Records drawn from a data source
■ ■ ■ ■ ■
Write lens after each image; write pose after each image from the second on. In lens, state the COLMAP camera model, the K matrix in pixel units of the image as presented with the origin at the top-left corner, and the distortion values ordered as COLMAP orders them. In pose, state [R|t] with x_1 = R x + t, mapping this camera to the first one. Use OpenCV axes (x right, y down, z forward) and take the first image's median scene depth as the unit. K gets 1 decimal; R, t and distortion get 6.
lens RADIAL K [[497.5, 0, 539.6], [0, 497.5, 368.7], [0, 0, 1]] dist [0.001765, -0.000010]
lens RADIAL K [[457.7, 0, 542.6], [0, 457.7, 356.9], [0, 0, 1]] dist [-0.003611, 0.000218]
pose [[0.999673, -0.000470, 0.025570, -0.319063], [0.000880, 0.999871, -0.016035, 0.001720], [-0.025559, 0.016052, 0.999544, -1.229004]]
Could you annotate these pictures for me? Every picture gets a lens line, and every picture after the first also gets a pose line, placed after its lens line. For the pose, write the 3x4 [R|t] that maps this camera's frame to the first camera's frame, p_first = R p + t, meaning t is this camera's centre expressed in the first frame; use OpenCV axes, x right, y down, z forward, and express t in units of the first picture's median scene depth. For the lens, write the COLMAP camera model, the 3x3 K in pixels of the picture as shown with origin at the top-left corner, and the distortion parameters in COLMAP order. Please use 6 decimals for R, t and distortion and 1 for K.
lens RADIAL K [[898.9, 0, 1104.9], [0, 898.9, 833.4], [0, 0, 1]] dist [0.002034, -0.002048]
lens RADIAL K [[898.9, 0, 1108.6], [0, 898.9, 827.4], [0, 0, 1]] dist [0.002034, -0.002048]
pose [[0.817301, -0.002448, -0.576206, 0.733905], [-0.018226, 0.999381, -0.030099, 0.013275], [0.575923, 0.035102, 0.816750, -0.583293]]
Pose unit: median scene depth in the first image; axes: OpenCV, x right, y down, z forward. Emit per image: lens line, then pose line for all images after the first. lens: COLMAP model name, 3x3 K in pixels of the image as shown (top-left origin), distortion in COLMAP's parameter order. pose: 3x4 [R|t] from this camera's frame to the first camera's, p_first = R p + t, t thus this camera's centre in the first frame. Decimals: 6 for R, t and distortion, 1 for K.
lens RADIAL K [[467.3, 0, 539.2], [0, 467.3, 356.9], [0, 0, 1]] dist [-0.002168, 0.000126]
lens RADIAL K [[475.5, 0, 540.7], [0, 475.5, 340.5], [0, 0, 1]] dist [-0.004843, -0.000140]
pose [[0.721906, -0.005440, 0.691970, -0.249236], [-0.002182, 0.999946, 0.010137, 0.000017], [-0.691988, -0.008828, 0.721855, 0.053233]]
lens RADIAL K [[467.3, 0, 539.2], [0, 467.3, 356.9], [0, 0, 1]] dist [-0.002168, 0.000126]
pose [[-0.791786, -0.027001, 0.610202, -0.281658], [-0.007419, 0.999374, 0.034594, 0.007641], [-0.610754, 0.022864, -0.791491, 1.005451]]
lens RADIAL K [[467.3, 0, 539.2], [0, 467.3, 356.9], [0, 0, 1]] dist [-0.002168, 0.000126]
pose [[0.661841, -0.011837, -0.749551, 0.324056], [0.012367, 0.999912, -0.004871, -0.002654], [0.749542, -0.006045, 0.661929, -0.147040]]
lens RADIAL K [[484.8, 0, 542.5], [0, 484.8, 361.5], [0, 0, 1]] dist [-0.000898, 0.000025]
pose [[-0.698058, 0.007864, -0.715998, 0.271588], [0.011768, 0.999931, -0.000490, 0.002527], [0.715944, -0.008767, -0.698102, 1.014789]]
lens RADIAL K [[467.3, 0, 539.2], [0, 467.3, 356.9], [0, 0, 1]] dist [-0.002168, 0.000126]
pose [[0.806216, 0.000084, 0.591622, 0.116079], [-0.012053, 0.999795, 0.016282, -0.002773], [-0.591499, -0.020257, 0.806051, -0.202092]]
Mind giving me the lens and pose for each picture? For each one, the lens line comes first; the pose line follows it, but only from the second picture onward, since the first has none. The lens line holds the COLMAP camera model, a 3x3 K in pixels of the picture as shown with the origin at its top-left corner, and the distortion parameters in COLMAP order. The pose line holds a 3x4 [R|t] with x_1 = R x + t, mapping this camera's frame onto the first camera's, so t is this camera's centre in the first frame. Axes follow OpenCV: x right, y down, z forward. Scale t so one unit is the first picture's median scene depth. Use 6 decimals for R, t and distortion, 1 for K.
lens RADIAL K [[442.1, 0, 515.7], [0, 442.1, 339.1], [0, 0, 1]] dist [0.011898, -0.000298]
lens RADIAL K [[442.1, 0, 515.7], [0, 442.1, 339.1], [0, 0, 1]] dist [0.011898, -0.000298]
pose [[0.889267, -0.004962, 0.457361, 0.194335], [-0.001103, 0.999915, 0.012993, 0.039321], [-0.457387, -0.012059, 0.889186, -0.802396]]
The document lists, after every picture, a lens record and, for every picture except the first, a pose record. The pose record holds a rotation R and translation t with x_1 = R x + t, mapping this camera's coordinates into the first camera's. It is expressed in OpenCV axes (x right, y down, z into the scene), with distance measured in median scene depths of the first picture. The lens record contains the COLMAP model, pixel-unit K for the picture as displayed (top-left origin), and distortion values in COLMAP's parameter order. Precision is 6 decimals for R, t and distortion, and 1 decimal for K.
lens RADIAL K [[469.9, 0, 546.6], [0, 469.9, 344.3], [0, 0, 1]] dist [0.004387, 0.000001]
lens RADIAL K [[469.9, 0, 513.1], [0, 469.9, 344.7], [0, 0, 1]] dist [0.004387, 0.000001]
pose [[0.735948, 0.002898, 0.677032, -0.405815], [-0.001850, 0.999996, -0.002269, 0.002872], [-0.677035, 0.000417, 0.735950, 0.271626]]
■ ■ ■ ■ ■
To do: Could you turn every line of the records above into a JSON list of strings, one string per line, with blank lines left out?

Reply:
[
  "Write lens after each image; write pose after each image from the second on. In lens, state the COLMAP camera model, the K matrix in pixel units of the image as presented with the origin at the top-left corner, and the distortion values ordered as COLMAP orders them. In pose, state [R|t] with x_1 = R x + t, mapping this camera to the first one. Use OpenCV axes (x right, y down, z forward) and take the first image's median scene depth as the unit. K gets 1 decimal; R, t and distortion get 6.",
  "lens RADIAL K [[497.5, 0, 539.6], [0, 497.5, 368.7], [0, 0, 1]] dist [0.001765, -0.000010]",
  "lens RADIAL K [[457.7, 0, 542.6], [0, 457.7, 356.9], [0, 0, 1]] dist [-0.003611, 0.000218]",
  "pose [[0.999673, -0.000470, 0.025570, -0.319063], [0.000880, 0.999871, -0.016035, 0.001720], [-0.025559, 0.016052, 0.999544, -1.229004]]",
  "Could you annotate these pictures for me? Every picture gets a lens line, and every picture after the first also gets a pose line, placed after its lens line. For the pose, write the 3x4 [R|t] that maps this camera's frame to the first camera's frame, p_first = R p + t, meaning t is this camera's centre expressed in the first frame; use OpenCV axes, x right, y down, z forward, and express t in units of the first picture's median scene depth. For the lens, write the COLMAP camera model, the 3x3 K in pixels of the picture as shown with origin at the top-left corner, and the distortion parameters in COLMAP order. Please use 6 decimals for R, t and distortion and 1 for K.",
  "lens RADIAL K [[898.9, 0, 1104.9], [0, 898.9, 833.4], [0, 0, 1]] dist [0.002034, -0.002048]",
  "lens RADIAL K [[898.9, 0, 1108.6], [0, 898.9, 827.4], [0, 0, 1]] dist [0.002034, -0.002048]",
  "pose [[0.817301, -0.002448, -0.576206, 0.733905], [-0.018226, 0.999381, -0.030099, 0.013275], [0.575923, 0.035102, 0.816750, -0.583293]]",
  "Pose unit: median scene depth in the first image; axes: OpenCV, x right, y down, z forward. Emit per image: lens line, then pose line for all images after the first. lens: COLMAP model name, 3x3 K in pixels of the image as shown (top-left origin), distortion in COLMAP's parameter order. pose: 3x4 [R|t] from this camera's frame to the first camera's, p_first = R p + t, t thus this camera's centre in the first frame. Decimals: 6 for R, t and distortion, 1 for K.",
  "lens RADIAL K [[467.3, 0, 539.2], [0, 467.3, 356.9], [0, 0, 1]] dist [-0.002168, 0.000126]",
  "lens RADIAL K [[475.5, 0, 540.7], [0, 475.5, 340.5], [0, 0, 1]] dist [-0.004843, -0.000140]",
  "pose [[0.721906, -0.005440, 0.691970, -0.249236], [-0.002182, 0.999946, 0.010137, 0.000017], [-0.691988, -0.008828, 0.721855, 0.053233]]",
  "lens RADIAL K [[467.3, 0, 539.2], [0, 467.3, 356.9], [0, 0, 1]] dist [-0.002168, 0.000126]",
  "pose [[-0.791786, -0.027001, 0.610202, -0.281658], [-0.007419, 0.999374, 0.034594, 0.007641], [-0.610754, 0.022864, -0.791491, 1.005451]]",
  "lens RADIAL K [[467.3, 0, 539.2], [0, 467.3, 356.9], [0, 0, 1]] dist [-0.002168, 0.000126]",
  "pose [[0.661841, -0.011837, -0.749551, 0.324056], [0.012367, 0.999912, -0.004871, -0.002654], [0.749542, -0.006045, 0.661929, -0.147040]]",
  "lens RADIAL K [[484.8, 0, 542.5], [0, 484.8, 361.5], [0, 0, 1]] dist [-0.000898, 0.000025]",
  "pose [[-0.698058, 0.007864, -0.715998, 0.271588], [0.011768, 0.999931, -0.000490, 0.002527], [0.715944, -0.008767, -0.698102, 1.014789]]",
  "lens RADIAL K [[467.3, 0, 539.2], [0, 467.3, 356.9], [0, 0, 1]] dist [-0.002168, 0.000126]",
  "pose [[0.806216, 0.000084, 0.591622, 0.116079], [-0.012053, 0.999795, 0.016282, -0.002773], [-0.591499, -0.020257, 0.806051, -0.202092]]",
  "Mind giving me the lens and pose for each picture? For each one, the lens line comes first; the pose line follows it, but only from the second picture onward, since the first has none. The lens line holds the COLMAP camera model, a 3x3 K in pixels of the picture as shown with the origin at its top-left corner, and the distortion parameters in COLMAP order. The pose line holds a 3x4 [R|t] with x_1 = R x + t, mapping this camera's frame onto the first camera's, so t is this camera's centre in the first frame. Axes follow OpenCV: x right, y down, z forward. Scale t so one unit is the first picture's median scene depth. Use 6 decimals for R, t and distortion, 1 for K.",
  "lens RADIAL K [[442.1, 0, 515.7], [0, 442.1, 339.1], [0, 0, 1]] dist [0.011898, -0.000298]",
  "lens RADIAL K [[442.1, 0, 515.7], [0, 442.1, 339.1], [0, 0, 1]] dist [0.011898, -0.000298]",
  "pose [[0.889267, -0.004962, 0.457361, 0.194335], [-0.001103, 0.999915, 0.012993, 0.039321], [-0.457387, -0.012059, 0.889186, -0.802396]]",
  "The document lists, after every picture, a lens record and, for every picture except the first, a pose record. The pose record holds a rotation R and translation t with x_1 = R x + t, mapping this camera's coordinates into the first camera's. It is expressed in OpenCV axes (x right, y down, z into the scene), with distance measured in median scene depths of the first picture. The lens record contains the COLMAP model, pixel-unit K for the picture as displayed (top-left origin), and distortion values in COLMAP's parameter order. Precision is 6 decimals for R, t and distortion, and 1 decimal for K.",
  "lens RADIAL K [[469.9, 0, 546.6], [0, 469.9, 344.3], [0, 0, 1]] dist [0.004387, 0.000001]",
  "lens RADIAL K [[469.9, 0, 513.1], [0, 469.9, 344.7], [0, 0, 1]] dist [0.004387, 0.000001]",
  "pose [[0.735948, 0.002898, 0.677032, -0.405815], [-0.001850, 0.999996, -0.002269, 0.002872], [-0.677035, 0.000417, 0.735950, 0.271626]]"
]